Bipartisan Group of House and Senate Lawmakers Introduce Silviculture Regulatory Consistency Act
WASHINGTON, D.C.—A bipartisan group of senators and U.S. House members today introduced bills to provide certainty to forestry companies and workers, by reaffirming the Environmental Protection Agency’s 37-year-old policy toward regulation of runoff from forest roads.
Senate Energy and Natural Resources Committee Chairman Ron Wyden, D-Ore., Senator Mike Crapo, R-Idaho, and Representatives Jaime Herrera Beutler, R-Wash., and Kurt Schrader, D-Ore., introduced the Silviculture Regulatory Consistency Act today.
The bill would aid efforts to increase timber harvests and forestry jobs by preventing unnecessary litigation on a question that the U.S. Supreme Court settled in the EPA’s favor earlier this year. The bill, like the Supreme Court decision, upholds the EPA’s existing policy, which does not require water discharge permits for forest roads.

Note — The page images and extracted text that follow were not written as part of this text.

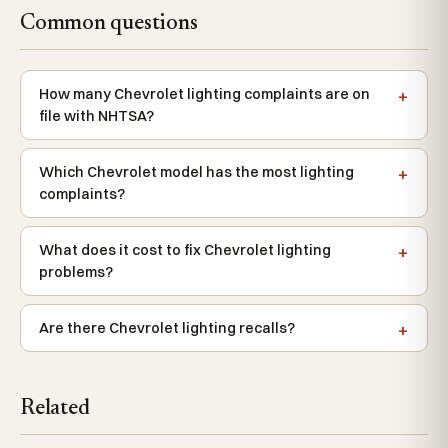
Common questions
How many Chevrolet lighting complaints are on
file with NHTSA?
Which Chevrolet model has the most lighting
complaints?
What does it cost to fix Chevrolet lighting
problems?
Are there Chevrolet lighting recalls?
Related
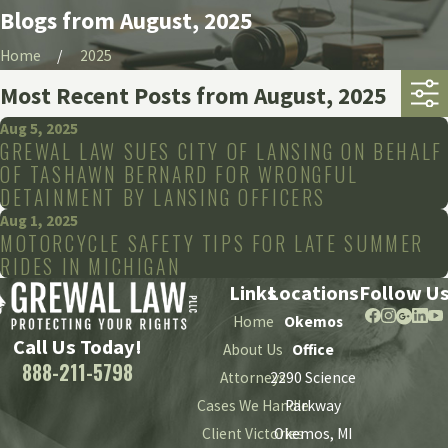
Blogs from August, 2025
Home
2025
Most Recent Posts from August, 2025
Aug 5, 2025
GREWAL LAW SUES CITY OF LANSING ON BEHALF
OF TASHAWN BERNARD FOR WRONGFUL
DETAINMENT BY LANSING OFFICERS
Aug 1, 2025
MOTORCYCLE SAFETY TIPS FOR LATE SUMMER
RIDES IN MICHIGAN
Links
Locations
Follow U
Home
Okemos
Call Us Today!
About Us
Office
888-211-5798
Attorneys
2290 Science
Cases We Handle
Parkway
Client Victories
Okemos, MI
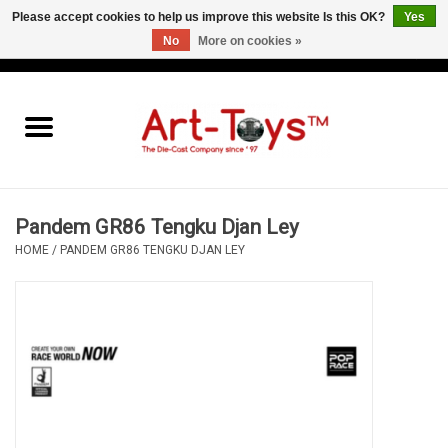
Please accept cookies to help us improve this website Is this OK?
Yes
No
More on cookies »
EUR
/
GBP
/
USD
0 Items - €0,00
Home
The Art-Toys Blog
Brands
Pandem GR86 Tengku Djan Ley
HOME
/
PANDEM GR86 TENGKU DJAN LEY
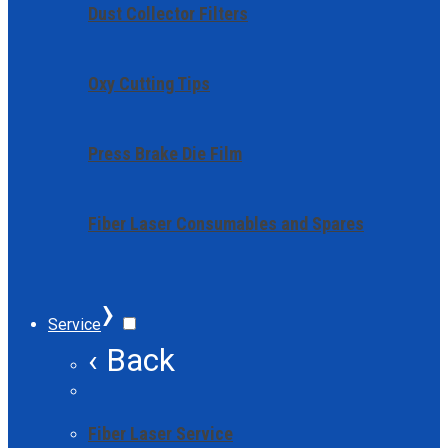
Dust Collector Filters
Oxy Cutting Tips
Press Brake Die Film
Fiber Laser Consumables and Spares
›
Service
‹ Back
Fiber Laser Service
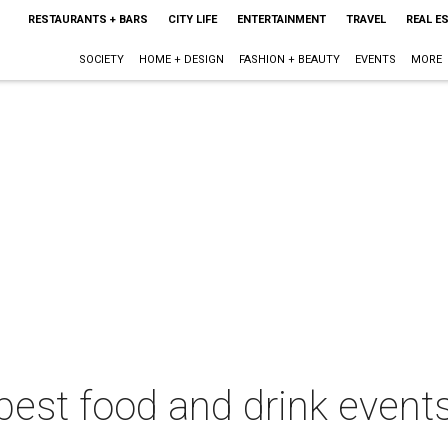
RESTAURANTS + BARS
CITY LIFE
ENTERTAINMENT
TRAVEL
REAL E
SOCIETY
HOME + DESIGN
FASHION + BEAUTY
EVENTS
MORE
best food and drink events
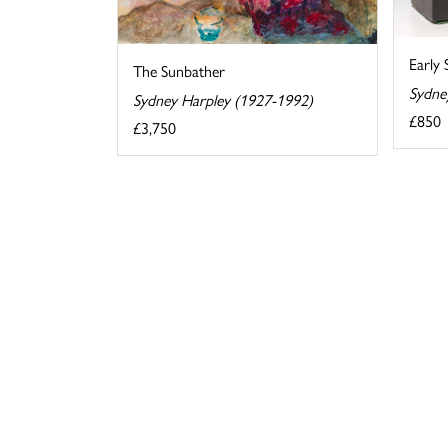
Early
The Sunbather
Sydne
Sydney Harpley (1927-1992)
£850
£3,750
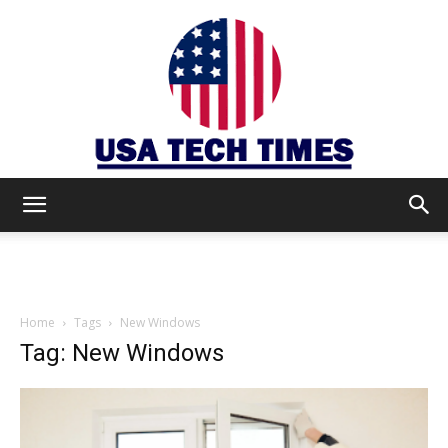
USA
TECH
Home
Tags
New Windows
Tag: New Windows
TIMES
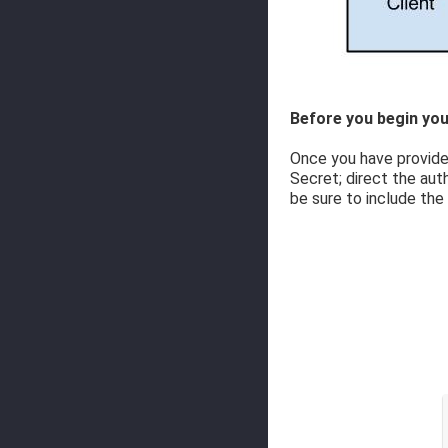
Before you begin you
Once you have provided
Secret; direct the aut
be sure to include the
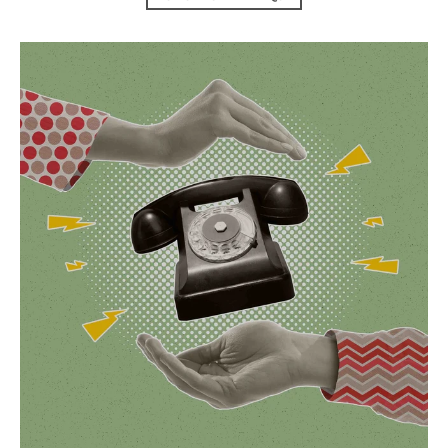
Contact Us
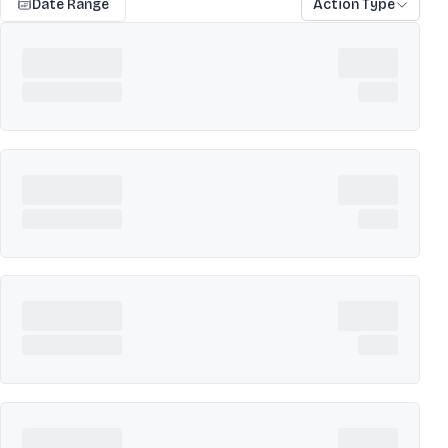
Date Range
Action Type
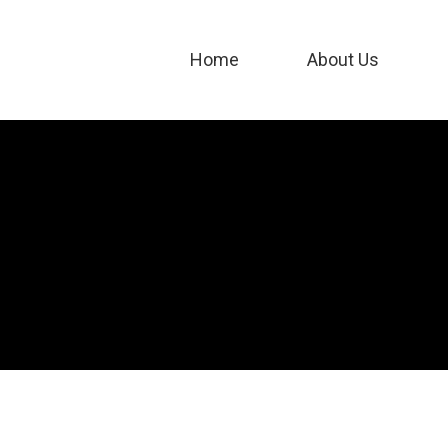
Home
About Us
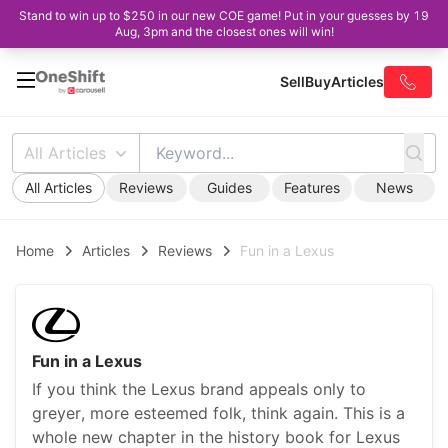
Stand to win up to $250 in our new COE game! Put in your guesses by 19
Aug, 3pm and the closest ones will win!
Sell
Buy
Articles
All Articles
All Articles
Reviews
Guides
Features
News
Home
Articles
Reviews
Fun in a Lexus
Fun in a Lexus
If you think the Lexus brand appeals only to
greyer, more esteemed folk, think again. This is a
whole new chapter in the history book for Lexus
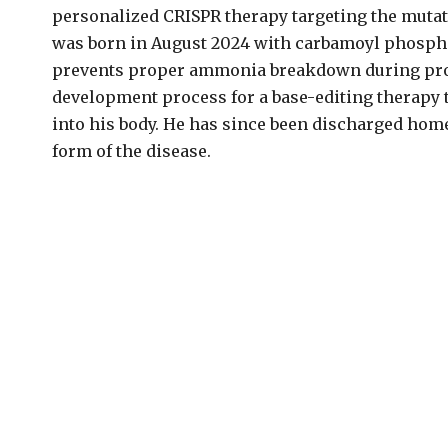
personalized CRISPR therapy targeting the mutati
was born in August 2024 with carbamoyl phosphate
prevents proper ammonia breakdown during prote
development process for a base-editing therapy 
into his body. He has since been discharged home
form of the disease.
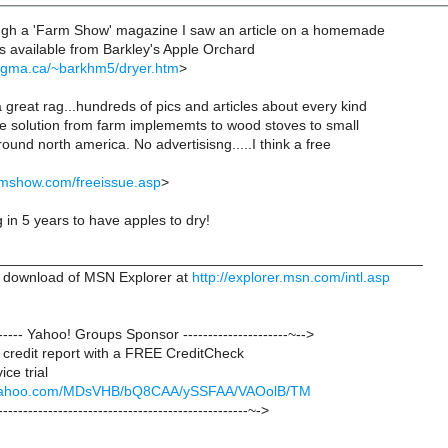
ough a 'Farm Show' magazine I saw an article on a homemade
ans available from Barkley's Apple Orchard
agma.ca/~barkhm5/dryer.htm
>
great rag...hundreds of pics and articles about every kind
 solution from farm implememts to wood stoves to small
around north america. No advertisisng.....I think a free
rmshow.com/freeissue.asp
>
 in 5 years to have apples to dry!
_____________________________________________________
 download of MSN Explorer at
http://explorer.msn.com/intl.asp
-------- Yahoo! Groups Sponsor ---------------------~-->
credit report with a FREE CreditCheck
ce trial
ck.yahoo.com/MDsVHB/bQ8CAA/ySSFAA/VAOolB/TM
--------------------------------------------------~->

Despite the EPA and Supreme Court decisions, however, some groups have promised to continue litigation, which will needlessly delay needed forest restoration work without action by Congress.
Senators Max Baucus, D-Mont., and James Risch, R-Idaho, and Representatives Dan Benishek, R-Mich., Tom Cotton, R-Ark., Jeff Duncan, R-S.C., Cathy McMorris Rodgers, R-Wash., Nick Rahall, D-W.V., Reid Ribble, R-Wisc., and Mike Simpson, R-Idaho are original cosponsors of the measure.
WYDEN: “We need a healthy timber industry to provide timber jobs and to do the restoration work that ensures healthy forests. The way to do that is to stop litigating questions that have already been answered, and start working together to improve forest management practices. This bill will reaffirm the determination by both EPA and the Supreme Court that forest roads and other silviculture activities are not open to more litigation over water discharge permits under the Clean Water Act.”
CRAPO: “The jobs and economic activities relating to the forest products industry are critical to Idaho and the Pacific Northwest. The decision to change a 37-year-old program that deferred the regulation of logging road runoff to individual states has brought increased hardships causing job losses and jeopardizing our rural communities. This bipartisan legislation will clarify that the Clean Water Act was not intended to regulate stormwater runoff on forest roads and allow the focus of private, state and federal land managers to return to improving forest management.”
HERRERA BEUTLER: “At the heart of our efforts are the moms and dads employed by healthy, working forests – and passing this law will help make sure they have jobs, and will help make our forests healthy. I’m proud to keep working with my colleagues in both parties to solidify a law based on sound science that takes people and their livelihoods into account.”
SCHRADER: “The ability to independently manage our forests in a sustainable and responsible way is crucial to the vitality of Oregon’s rural economies and helps to keep our forests healthy and thriving. The timber industry and EPA have worked together for over three decades to reduce forest roads runoff with much success. The Silviculture Regulatory Consistency Act restores the certainty our state and local governments and private forest landowners need to continue managing forestlands using best management practices that have been successful in the past.”
SIMPSON: “I am pleased to once again be part of a broad, bipartisan coalition working to provide needed certainty to an industry that is so important to Idaho and the Northwest. By clearly reinstating EPA’s long-standing policy on forest roads in law, this legislation is a simple but important fix to a misguided and problematic court decision.”